We hope that nothing written here will be taken to downplay the importance of grounding congregational song in the Psalms. Given the riches of prayer and praise to be mined there, given the New Testament use of the Greek word psalmos, and given the importance of psalmody in church history, the Psalms will rightly have more influence on our singing than will any other book of the Bible. (In the “Hymn Studies” part of our website, 21 out of 120 hymns follow a particular psalm closely, and numerous others are psalmodic in various and significant ways.) But all metrical psalters that are made to be God’s word, rather than based on God’s word, become travesties of God’s word, and as such they dishonor God, desensitize Christians to the power of the Psalms, and, more often than not, condition Christians to disengage and dislike congregational singing. The way for us to address one another in psalms, so as to edify, is to sing great hymns that are based on the Psalms—along with, of course, the careful reading of, and preaching from, literal translations of the psalms elsewhere in worship.

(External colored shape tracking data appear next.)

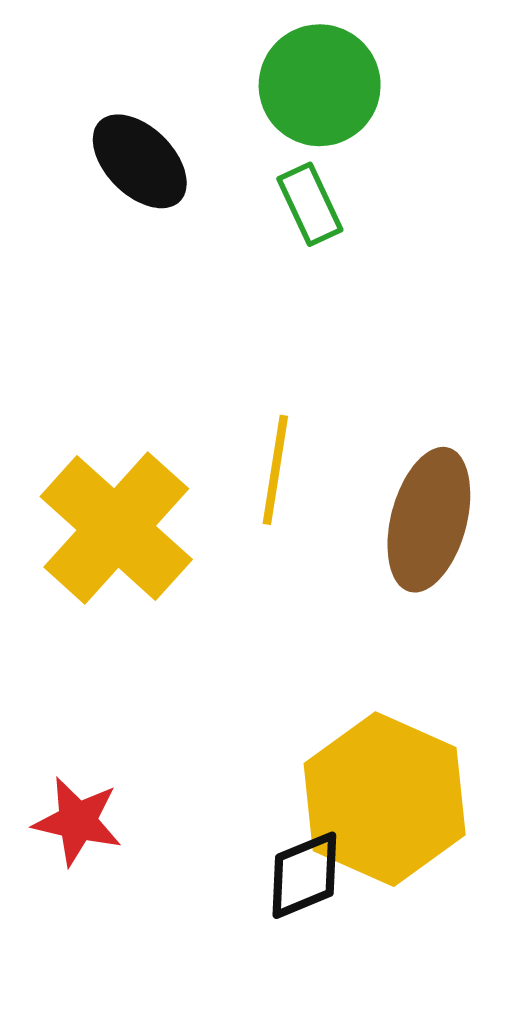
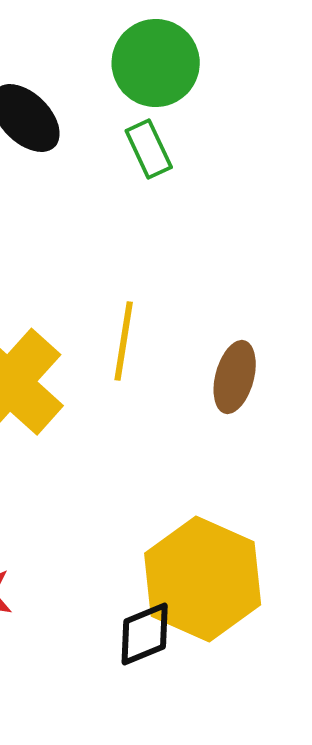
brown ellipse: (429, 520) -> (235, 377), size x0.7

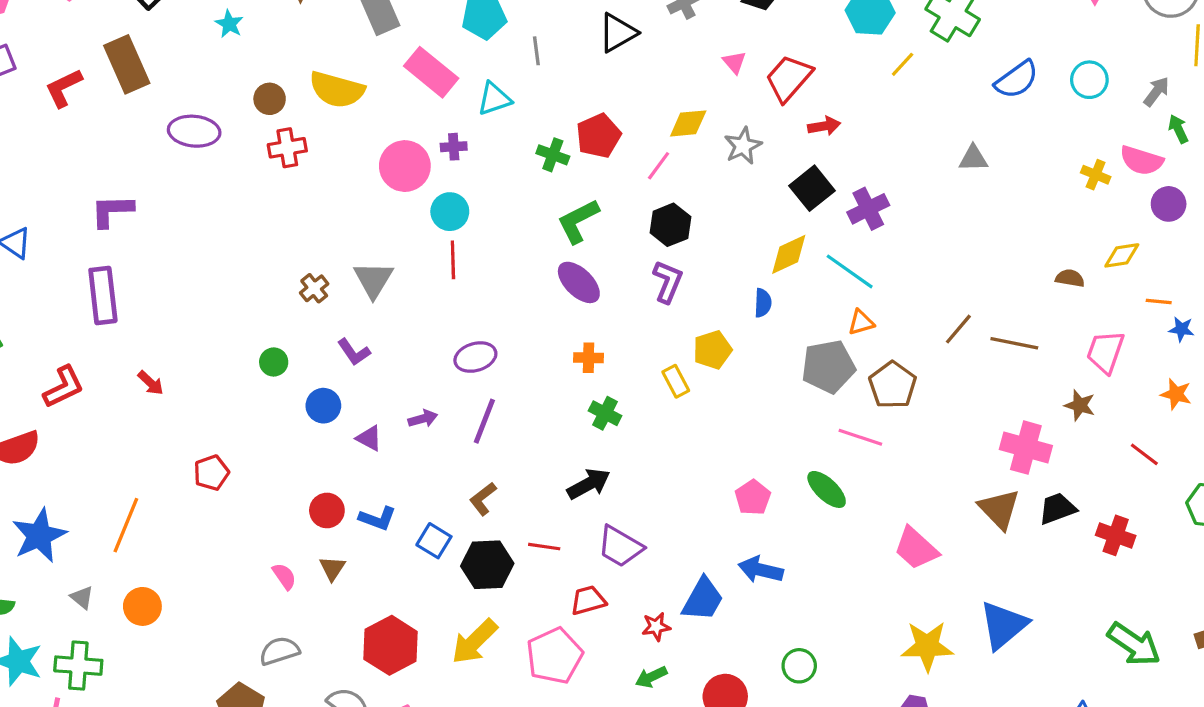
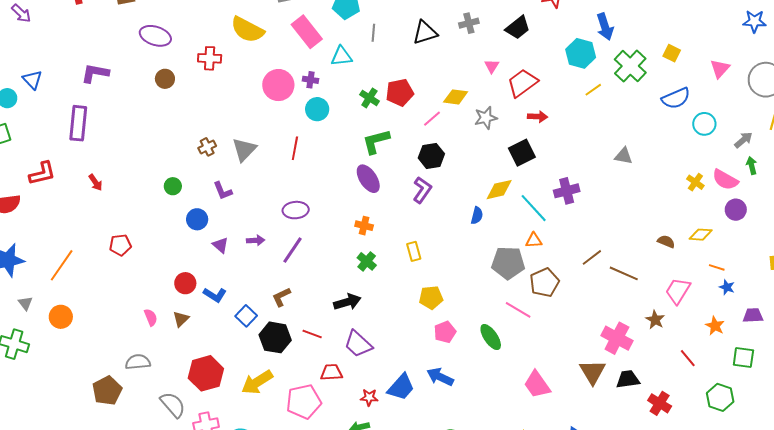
blue semicircle: (1017, 80) -> (676, 98), moved
brown circle: (270, 99) -> (165, 79), moved
purple cross: (868, 209) -> (567, 191), moved
cyan circle: (450, 212) -> (317, 109), moved
yellow pentagon: (713, 350) -> (431, 298), moved

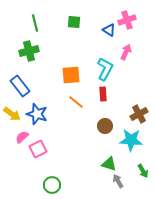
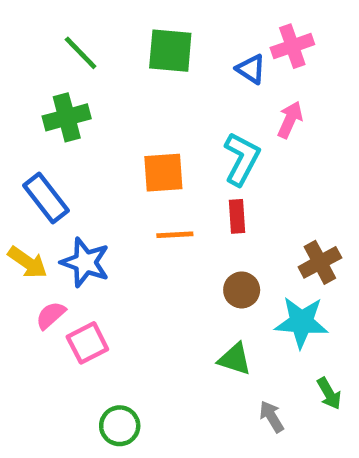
green square: (74, 22) -> (170, 51), size x1.5
green line: (35, 23) -> (81, 53), turned -30
orange line: (76, 102) -> (175, 235), turned -42
green triangle: (109, 164) -> (235, 359), moved

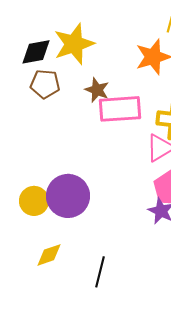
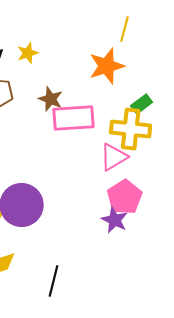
yellow star: (74, 44) -> (28, 53), size x0.5

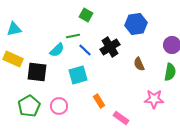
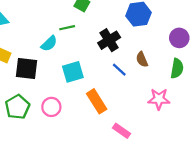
blue line: (85, 50) -> (119, 70), moved
orange rectangle: (99, 101) -> (97, 101), size x1.5
pink rectangle: (121, 118) -> (122, 131), moved

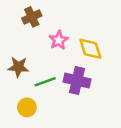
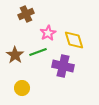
brown star: (18, 67) -> (15, 55), turned 30
green line: (45, 82) -> (38, 52), moved

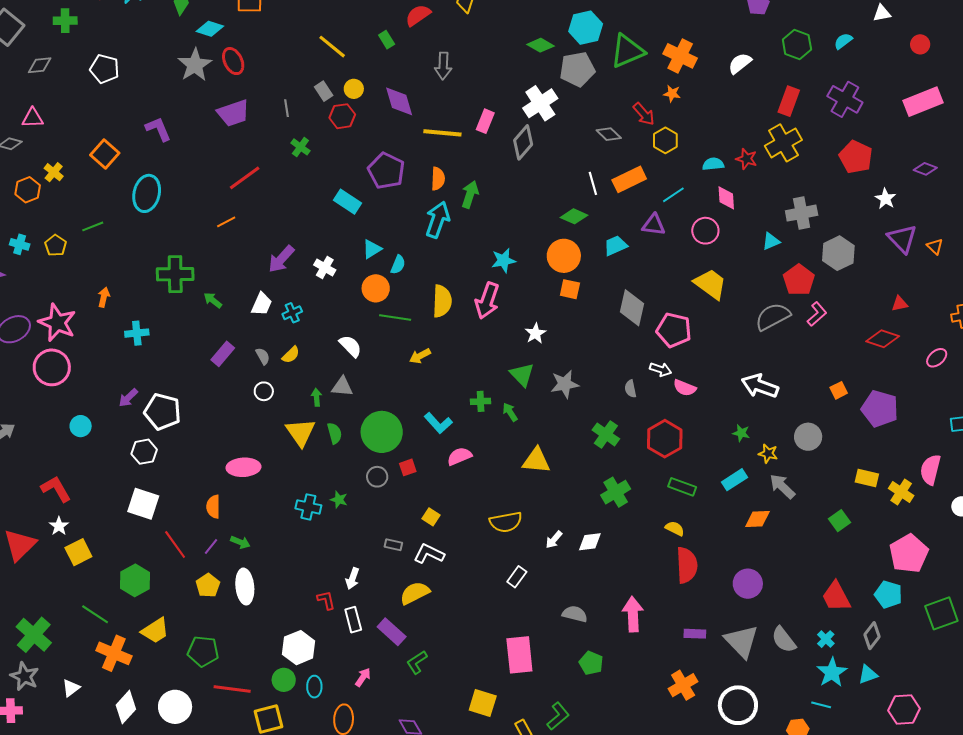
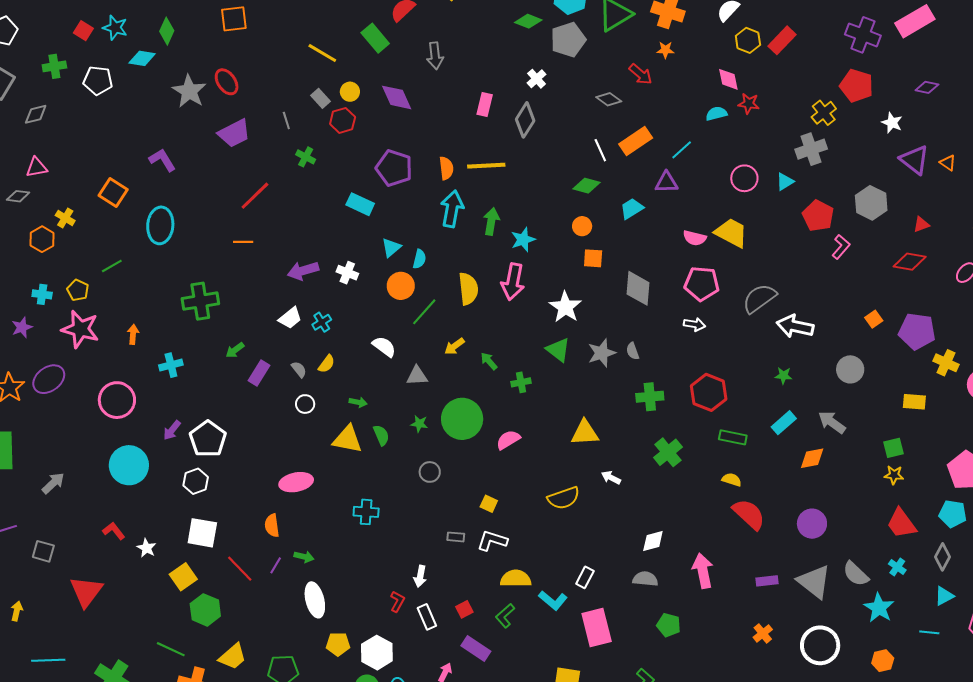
cyan diamond: (210, 29) -> (142, 58), moved
green rectangle: (387, 40) -> (375, 38), size x1.6
white pentagon: (105, 69) -> (98, 80), moved
purple cross: (845, 99) -> (863, 35), moved
red rectangle: (789, 101) -> (782, 40), turned 32
white cross: (540, 103) -> (537, 79), size x0.6
yellow line: (442, 133) -> (486, 166), moved
yellow hexagon: (665, 140) -> (748, 40), moved
yellow cross: (783, 143) -> (824, 113), moved, size x0.7
green arrow: (470, 194) -> (491, 221), moved
pink diamond: (726, 198) -> (728, 79), moved
orange line: (226, 222) -> (243, 242), turned 36
pink circle: (705, 231) -> (744, 178), moved
gray hexagon: (838, 253) -> (871, 203), moved
orange circle: (564, 256) -> (582, 226), size x0.6
purple arrow: (281, 259) -> (303, 271), turned 40
green arrow: (213, 300) -> (235, 350), moved, turned -66
white trapezoid: (262, 304) -> (290, 318), turned 35
gray diamond: (632, 308) -> (638, 288), moved
green line: (395, 317) -> (424, 312), turned -48
gray semicircle: (773, 317) -> (759, 298), moved
pink star: (57, 323) -> (80, 329), moved
white star: (535, 333) -> (565, 307), size x1.5
pink circle: (52, 367) -> (117, 400), moved
gray triangle: (342, 387) -> (417, 376), moved
pink semicircle: (685, 388) -> (695, 238), moved
gray semicircle: (630, 389) -> (633, 351), moved
green arrow: (317, 397) -> (358, 402), turned 114
white pentagon: (162, 412) -> (208, 439), turned 30
green arrow: (510, 412) -> (489, 361), moved
cyan L-shape: (438, 423) -> (553, 600), moved
cyan circle: (81, 426) -> (129, 465), size x1.8
yellow triangle: (301, 432) -> (347, 439), turned -36
green circle: (382, 432) -> (462, 419), moved
green cross: (606, 434) -> (650, 397), turned -32
yellow star: (768, 454) -> (894, 475), moved
red square: (408, 467) -> (464, 609), moved
red L-shape: (56, 489) -> (114, 531), size x0.7
yellow cross: (901, 492) -> (946, 363), moved
green star: (339, 500) -> (419, 424), moved
green square: (839, 521) -> (893, 448), turned 30
white star: (59, 526) -> (146, 548), moved
white arrow: (554, 540) -> (611, 478), moved, turned 84
white diamond: (590, 542) -> (653, 541), moved
yellow square: (78, 552) -> (183, 577), moved
red semicircle: (687, 565) -> (749, 514), turned -36
white rectangle: (517, 577) -> (585, 577), moved
yellow pentagon: (208, 585) -> (338, 644), moved, turned -30
yellow semicircle: (415, 593) -> (516, 579), moved, turned 36
red L-shape: (326, 600) -> (397, 601), turned 50
purple rectangle: (392, 632) -> (476, 649), moved
green L-shape: (417, 662) -> (505, 616), moved
cyan star: (832, 672) -> (879, 608), moved
orange cross: (683, 685) -> (763, 633), size x0.7
cyan line: (821, 705) -> (929, 632), moved

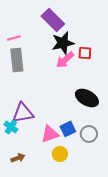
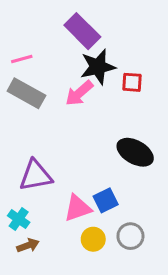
gray rectangle: (17, 60) -> (26, 93), turned -55
pink arrow: (65, 60) -> (79, 93), moved
cyan cross: (11, 127) -> (19, 219), moved
gray circle: (89, 134) -> (130, 236), moved

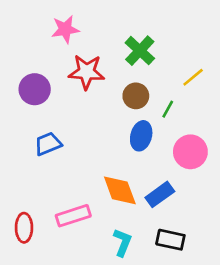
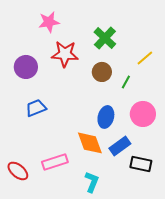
blue ellipse: (141, 136) -> (106, 117), moved
red ellipse: (24, 228) -> (18, 171), turned -50
black rectangle: (170, 240) -> (141, 164), moved

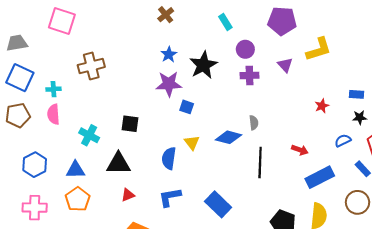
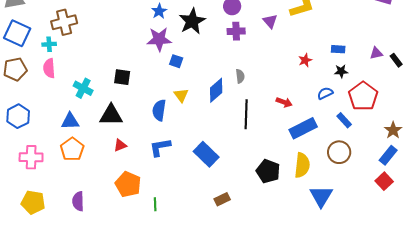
brown cross: (91, 66) -> (64, 22), moved
blue diamond: (229, 137) -> (216, 90), turned -55
blue hexagon: (35, 165) -> (18, 116), moved

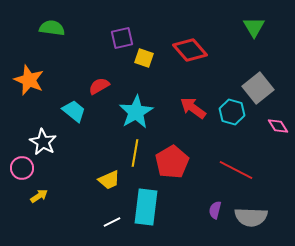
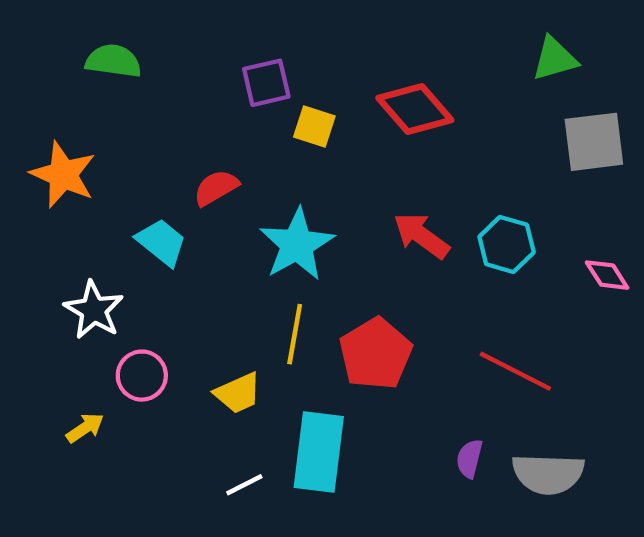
green triangle: (254, 27) -> (555, 59), turned 45
gray square: (258, 88) -> (594, 142), moved, turned 32
pink circle: (22, 168) -> (142, 376), moved

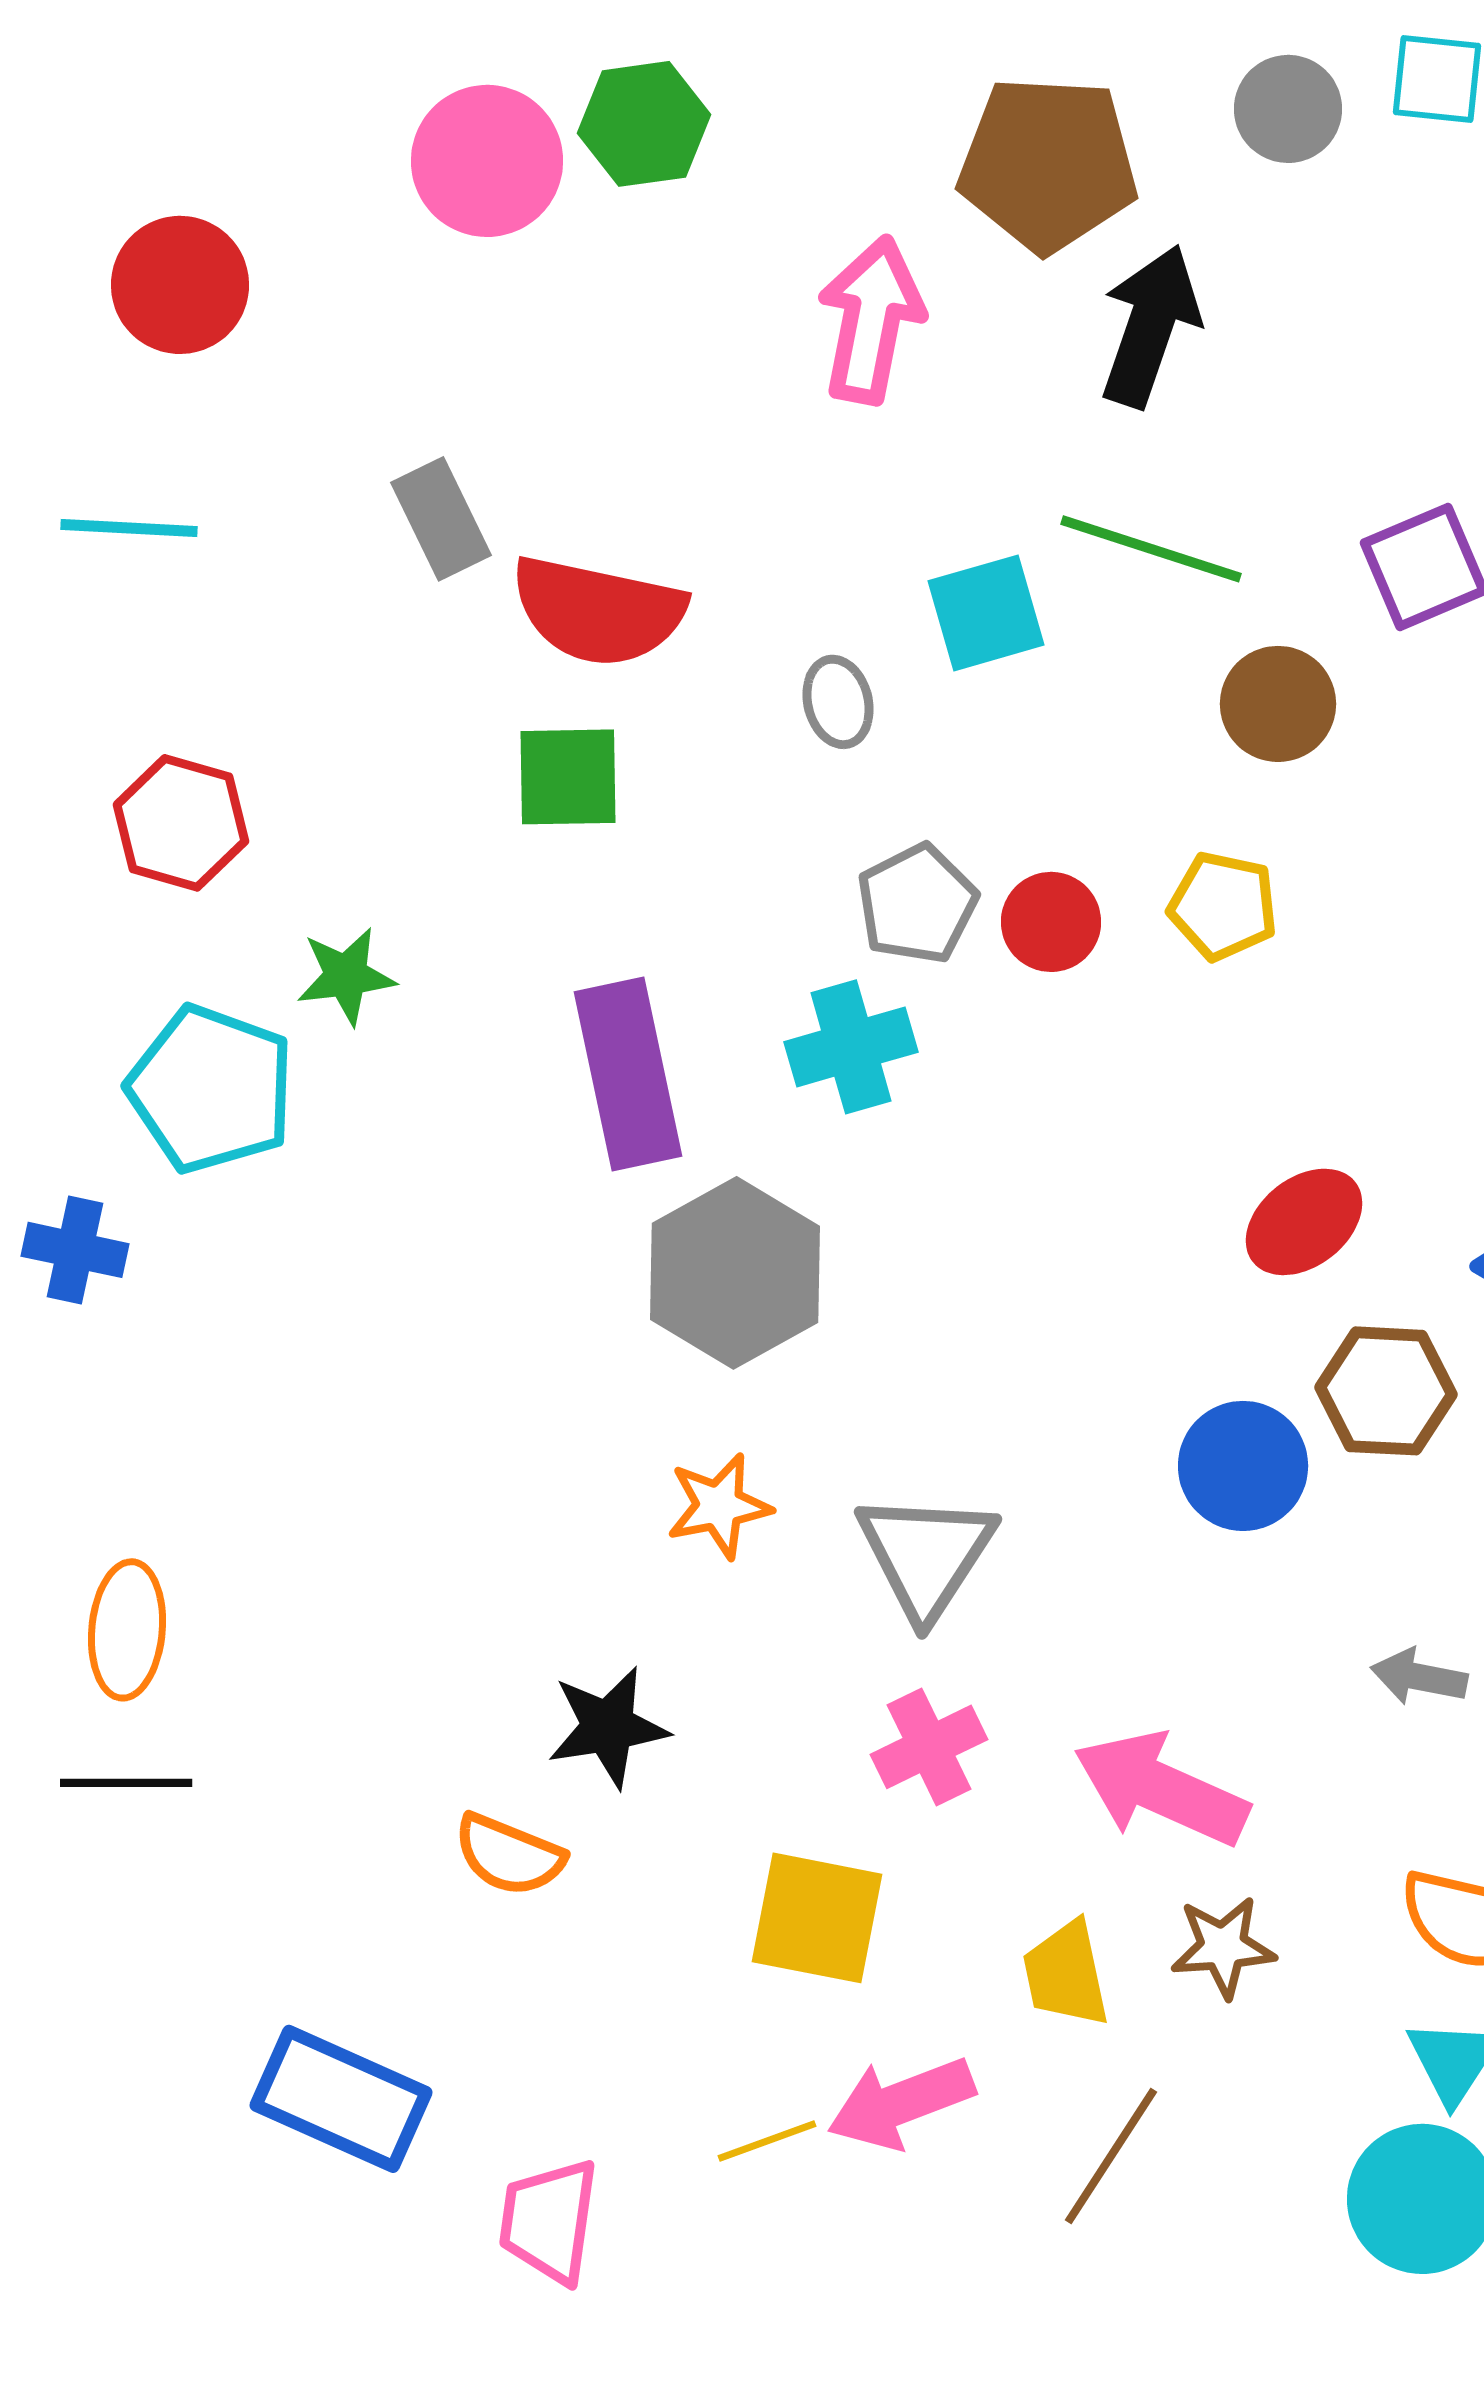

If a congregation currently equipped with a metrical psalter is singing from it wholeheartedly, far be it from us to suggest that it stop! If, on the other hand, metrical psalms languish on lips or in pew racks, we would caution against jumping to the conclusion that the fault must lie in the congregants’ hearts. Rather, it may be that they have been asked to endure something unhelpful and never required by Scripture. If such be the case, it would be wise to pack away the metrical psalter or not to purchase it in the first place, assuming the main hymnal is a good one. The second edition of the Trinity Hymnal (1990) includes 152 hymns derived particularly from 100 Psalms (according to the descriptions in the lower left-hand corner of each). Even if one were to consider only hymns labeled “Psalm such-and-such” or “from Psalm such-and-such” and not “based on Psalm such-and-such,” and even if, of those, one were to consider only the better 60% (since, admittedly, they are not all excellent, and many share tunes with other important hymns), that would still leave 78 excellent hymns based quite closely on particular Psalms, which is more than enough to constitute the core of any congregation’s repertoire. These hymns include multiple examples of all psalm genres. And they benefit from a clarity and beauty not found in either The Book of Psalms for Singing/Worship or the Trinity Psalter—clarity and beauty which allow for an impressive faithfulness to the original. The skeptical reader is invited to examine “That Man Is Blest Who, Fearing God” (Trinity Hymnal #558) in light of Psalm 1 and “Oh, Wherefore Do the Nations Rage” (Trinity Hymnal #314) in light of Psalm 2, over against the corresponding texts in a metrical psalter.